■ **Record set**:
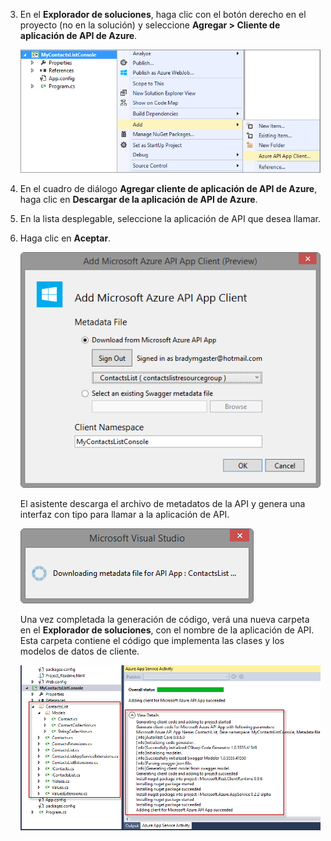 3. En el **Explorador de soluciones**, haga clic con el botón derecho en el proyecto (no en la solución) y seleccione **Agregar > Cliente de aplicación de API de Azure**. 

	![](./media/app-service-api-dotnet-add-generated-client/03-add-azure-api-client-v3.png)
	
3. En el cuadro de diálogo **Agregar cliente de aplicación de API de Azure**, haga clic en **Descargar de la aplicación de API de Azure**.

5. En la lista desplegable, seleccione la aplicación de API que desea llamar.

7. Haga clic en **Aceptar**.

	![Pantalla de generación](./media/app-service-api-dotnet-add-generated-client/04-select-the-api-v3.png)

	El asistente descarga el archivo de metadatos de la API y genera una interfaz con tipo para llamar a la aplicación de API.

	![Generación en curso](./media/app-service-api-dotnet-add-generated-client/05-metadata-downloading-v3.png)

	Una vez completada la generación de código, verá una nueva carpeta en el **Explorador de soluciones**, con el nombre de la aplicación de API. Esta carpeta contiene el código que implementa las clases y los modelos de datos de cliente.

	![Generación completa](./media/app-service-api-dotnet-add-generated-client/06-code-gen-output-v3.png)

<!---HONumber=Oct15_HO3-->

■ **Problem to work on**: Extract from the listing above the lines between the line containing "3. En el cuadro" and the line containing "7. Haga clic en **Aceptar**.", keeping both of those lines. Output nothing else.

■ **Finished exercise**:
3. En el cuadro de diálogo **Agregar cliente de aplicación de API de Azure**, haga clic en **Descargar de la aplicación de API de Azure**.

5. En la lista desplegable, seleccione la aplicación de API que desea llamar.

7. Haga clic en **Aceptar**.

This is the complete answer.